Pre-Death Will Validation Part II

Questions about the capacity of the testator can be resolved by direct testimony of the testator. The testator is there, thus able to answer questions, explain his or her intentions, correct misapprehensions and eliminate ambiguities. Beneficiaries would have to consider carefully their complaints or contests.

In some jurisdictions, guardian or conservatorship proceedings are used in an attempt to establish a life-time determination of competency and freedom from influence. While these kind of proceedings are not directly related to the validity of a will, they are related to competency issues and can provide current testimony and actual input from the testator to build a legal record. For example, in California, a posthumous challenge to a will was barred because the same issues of capacity and undue influence had already been litigated in a proceeding for guardianship while the decedent was alive. While this may provide some help, the proceeding is expensive and can be embarrassing. There should be another way.

Several states experimented with Ante-Mortem Probate alternatives in the 19th century. The uniform commissioners have considered the matter several times, in the 1930’s, the 1940’s and 1970’s. There is much discussion of the concept in academic literature.
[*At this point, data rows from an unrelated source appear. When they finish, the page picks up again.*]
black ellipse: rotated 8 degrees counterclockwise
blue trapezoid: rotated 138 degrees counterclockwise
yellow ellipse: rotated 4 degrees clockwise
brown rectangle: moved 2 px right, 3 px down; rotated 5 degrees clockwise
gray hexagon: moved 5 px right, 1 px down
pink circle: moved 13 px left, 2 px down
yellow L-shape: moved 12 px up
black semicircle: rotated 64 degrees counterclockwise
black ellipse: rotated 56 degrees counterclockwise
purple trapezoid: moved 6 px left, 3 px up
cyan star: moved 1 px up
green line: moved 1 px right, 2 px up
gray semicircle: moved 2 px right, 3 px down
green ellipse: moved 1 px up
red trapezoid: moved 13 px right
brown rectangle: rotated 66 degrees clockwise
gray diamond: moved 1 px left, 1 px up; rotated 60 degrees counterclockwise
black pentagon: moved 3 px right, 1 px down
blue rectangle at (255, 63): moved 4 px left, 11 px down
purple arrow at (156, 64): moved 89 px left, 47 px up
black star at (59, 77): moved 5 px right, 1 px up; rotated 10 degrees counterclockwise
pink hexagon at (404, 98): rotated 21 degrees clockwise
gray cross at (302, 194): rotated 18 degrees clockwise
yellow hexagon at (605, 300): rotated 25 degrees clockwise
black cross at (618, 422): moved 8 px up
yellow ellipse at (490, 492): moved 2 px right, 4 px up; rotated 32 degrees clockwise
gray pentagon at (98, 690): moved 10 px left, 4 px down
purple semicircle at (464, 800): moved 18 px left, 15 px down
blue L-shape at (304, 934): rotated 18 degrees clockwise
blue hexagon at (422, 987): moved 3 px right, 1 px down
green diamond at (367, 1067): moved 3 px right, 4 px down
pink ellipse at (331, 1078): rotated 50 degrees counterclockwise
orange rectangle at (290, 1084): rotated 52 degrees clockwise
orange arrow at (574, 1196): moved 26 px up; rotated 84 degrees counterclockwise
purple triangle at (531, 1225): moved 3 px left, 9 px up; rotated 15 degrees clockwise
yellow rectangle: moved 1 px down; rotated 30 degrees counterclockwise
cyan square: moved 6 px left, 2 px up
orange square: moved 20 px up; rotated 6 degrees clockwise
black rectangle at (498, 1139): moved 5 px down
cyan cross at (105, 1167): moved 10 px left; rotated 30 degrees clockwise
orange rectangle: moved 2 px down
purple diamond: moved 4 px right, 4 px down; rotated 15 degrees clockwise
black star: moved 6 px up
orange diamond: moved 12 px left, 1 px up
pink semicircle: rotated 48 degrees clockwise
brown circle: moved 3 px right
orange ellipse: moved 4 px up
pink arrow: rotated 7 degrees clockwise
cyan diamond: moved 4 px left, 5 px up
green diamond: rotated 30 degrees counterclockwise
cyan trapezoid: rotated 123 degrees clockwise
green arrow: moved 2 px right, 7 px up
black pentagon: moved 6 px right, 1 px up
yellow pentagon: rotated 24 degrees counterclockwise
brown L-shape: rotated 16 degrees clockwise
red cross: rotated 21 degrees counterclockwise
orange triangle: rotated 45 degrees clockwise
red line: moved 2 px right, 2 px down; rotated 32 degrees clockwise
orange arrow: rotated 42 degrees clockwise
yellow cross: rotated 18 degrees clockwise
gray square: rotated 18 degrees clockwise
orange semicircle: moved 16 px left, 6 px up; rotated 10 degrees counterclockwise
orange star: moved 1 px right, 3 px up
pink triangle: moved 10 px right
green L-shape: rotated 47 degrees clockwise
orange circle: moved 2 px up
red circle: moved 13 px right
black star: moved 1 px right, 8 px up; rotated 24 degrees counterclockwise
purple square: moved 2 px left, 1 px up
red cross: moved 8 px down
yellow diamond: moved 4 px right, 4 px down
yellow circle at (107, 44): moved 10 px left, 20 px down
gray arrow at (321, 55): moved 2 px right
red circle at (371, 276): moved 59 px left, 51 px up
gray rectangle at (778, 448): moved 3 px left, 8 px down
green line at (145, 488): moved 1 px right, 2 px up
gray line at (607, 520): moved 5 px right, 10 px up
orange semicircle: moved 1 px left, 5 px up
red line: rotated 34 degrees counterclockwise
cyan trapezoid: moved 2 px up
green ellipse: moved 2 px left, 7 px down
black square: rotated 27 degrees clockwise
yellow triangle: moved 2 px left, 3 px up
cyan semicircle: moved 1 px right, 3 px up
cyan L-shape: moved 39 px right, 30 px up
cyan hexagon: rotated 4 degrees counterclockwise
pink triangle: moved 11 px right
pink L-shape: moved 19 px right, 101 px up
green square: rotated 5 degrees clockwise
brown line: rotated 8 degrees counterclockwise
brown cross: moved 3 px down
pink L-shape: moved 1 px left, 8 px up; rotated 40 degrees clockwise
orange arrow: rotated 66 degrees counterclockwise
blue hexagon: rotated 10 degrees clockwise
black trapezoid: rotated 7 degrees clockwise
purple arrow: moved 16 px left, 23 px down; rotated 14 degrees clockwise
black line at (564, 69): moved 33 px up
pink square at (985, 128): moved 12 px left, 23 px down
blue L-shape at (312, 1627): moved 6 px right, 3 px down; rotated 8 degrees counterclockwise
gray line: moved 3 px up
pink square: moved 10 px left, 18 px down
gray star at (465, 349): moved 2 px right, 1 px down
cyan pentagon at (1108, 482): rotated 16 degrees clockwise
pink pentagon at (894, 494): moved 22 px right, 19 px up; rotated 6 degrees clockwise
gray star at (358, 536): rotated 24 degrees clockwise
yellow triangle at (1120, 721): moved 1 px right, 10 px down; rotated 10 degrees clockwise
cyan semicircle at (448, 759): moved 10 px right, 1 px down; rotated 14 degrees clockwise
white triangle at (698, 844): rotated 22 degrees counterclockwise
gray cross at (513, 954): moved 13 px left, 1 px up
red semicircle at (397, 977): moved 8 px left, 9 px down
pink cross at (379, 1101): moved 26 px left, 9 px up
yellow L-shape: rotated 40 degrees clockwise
Currently, three states, Arkansas, North Dakota and Ohio, allow living probate procedures. In those states the procedure is like a will contest and results in a declaratory judgment.

There are issues that need to be resolved if pre-mortem probate is enacted. Who would receive notice of a scheduled proceeding? What kind of notice should be given? Would the decree bind beneficiaries of prior wills who did not have notice? How many times should a testator be allowed to bring another proceeding if the first probate fails?

Providing for pre-mortem probate is not a panacea. And no one recommends that port-death probate be eliminated. But there should be a way to validate a will while the testator is living to make sure the testator’s property is distributed as he or she intends.